Gedung Linggarjati sendiri cukup besar, tanahnya luas dengan kebun yang mampu menampung separo lapangan sepakbola. Di hadapannya ada sebuah prasasti yang menandai perundingan bersejarah itu. Tempat ini diusulkan oleh Maria Ulfah, Menteri Sosial Indonesia kalau itu, untuk mengakomodasi dua kepentingan lantaran Belanda menolak Yogyakarta dijadikan lokasi perundingan.

Pihak Indonesia yang dipimpin oleh Sutan Sjahrir kala itu dianggap telah gagal dalam berdiplomasi. Belanda hanya mau mengakui kedaulatan Indonesia atas Jawa, Sumatra, dan Madura. Sisanya masih berada di bawah payung Hindia Belanda. Poin menarik lainnya dari perundingan ini adalah dibentuknya Republik Indonesia Serikat yang mana menjadi bagian persemakmuran yang mengakui Ratu Belanda sebagai kepala negara.

Laiknya setiap perundingan yang sudah-sudah, selalun ada pro dan kontra. Untuk Linggarjati, pihak kontra jauh lebih vokal. Beberapa pihak seperti Partai Masyumi, Partai Nasional Indonesia, dan Partai Rakyat Indonesia menyatakan bahwa Perundingan Linggarjati tidak lebih dari sebuah pembuktian betapa lemahnya diplomasi Indonesia. Delegasi di bawah Sutan Sjahrir ternyata tidak sanggup mendapatkan pengakuan mutlak atas kedaulatan seluruh nusantara.

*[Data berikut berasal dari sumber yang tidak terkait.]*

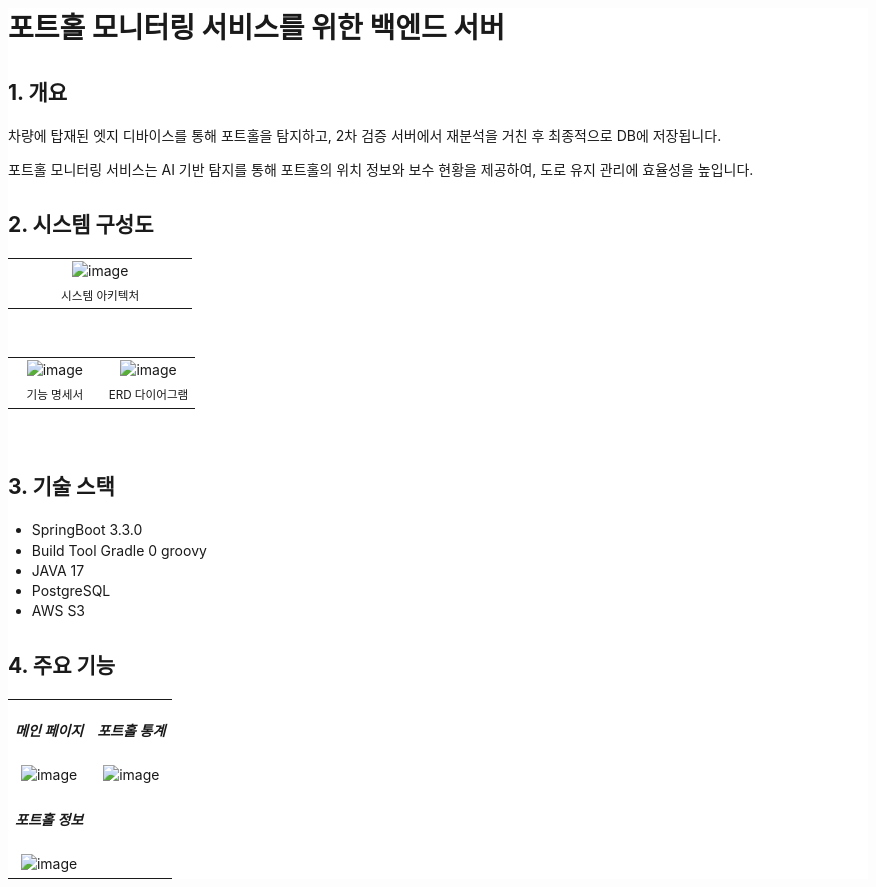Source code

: # 포트홀 모니터링 서비스를 위한 백엔드 서버

## 1. 개요
차량에 탑재된 엣지 디바이스를 통해 포트홀을 탐지하고, 2차 검증 서버에서 재분석을 거친 후 최종적으로 DB에 저장됩니다.

포트홀 모니터링 서비스는 AI 기반 탐지를 통해 포트홀의 위치 정보와 보수 현황을 제공하여, 도로 유지 관리에 효율성을 높입니다.

## 2. 시스템 구성도
<table>
  <tr>
    <td align="center" width="50%">
      <img width="679" height="611" alt="image" src="https://github.com/user-attachments/assets/47e41a44-d4b6-463b-a07a-7bab7b71510c" /><br/>
      <sub>시스템 아키텍처</sub>
    </td>
  </tr>
</table>
<br/>

<table>
  <tr>
    <td align="center" width="50%">
      <img width="100%" height="592" alt="image" src="https://github.com/user-attachments/assets/b40a69ab-64e1-4d6b-9dd5-30c0af38b902" /><br/>
      <sub>기능 명세서</sub>
    </td>
    <td align="center" width="50%">
      <img width="100%" height="592" alt="image" src="https://github.com/user-attachments/assets/e3dc7834-4a30-439d-b806-e596479c754e" /><br/>
      <sub>ERD 다이어그램</sub>
    </td>
  </tr>
</table>
<br/>

## 3. 기술 스택
- SpringBoot 3.3.0
- Build Tool Gradle 0 groovy
- JAVA 17
- PostgreSQL
- AWS S3

## 4. 주요 기능
<table>
  <tr>
    <td align="center" width="50%">
      <h5>메인 페이지</h5>
      <img width="100%" height="756" alt="image" src="https://github.com/user-attachments/assets/b5a68c39-7194-4d5b-b75e-c6cda01a682a" /><br/>
    </td>
    <td align="center" width="50%">
      <h5>포트홀 통계</h5>
      <img width="1590" height="756" alt="image" src="https://github.com/user-attachments/assets/704dd664-dcde-4e6d-b298-f3eee70623e6" /><br/>
    </td>
  </tr>
  <tr>
    <td align="center" width="50%">
      <h5>포트홀 정보</h5>
      <img width="1590" height="753" alt="image" src="https://github.com/user-attachments/assets/9c7b5d01-8220-4866-8a04-62fd92dfdb49" />
    </td>
    <td align="center" width="50%">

Siang itu saya menyusuri tamannya yang riuh dengan anak-anak muda yang sibuk berfoto-foto, banyak sekali pertanyaan tentang sejarah Linggarjati yang mereka lontarkan kepada pemandu. Udara dingin berhembus dari Gunung Ciremai seakan meredam suasana ramai pada pagi itu hingga saya pun tenggelam di dalam memindai setiap catatan yang ada di setiap ruangannya.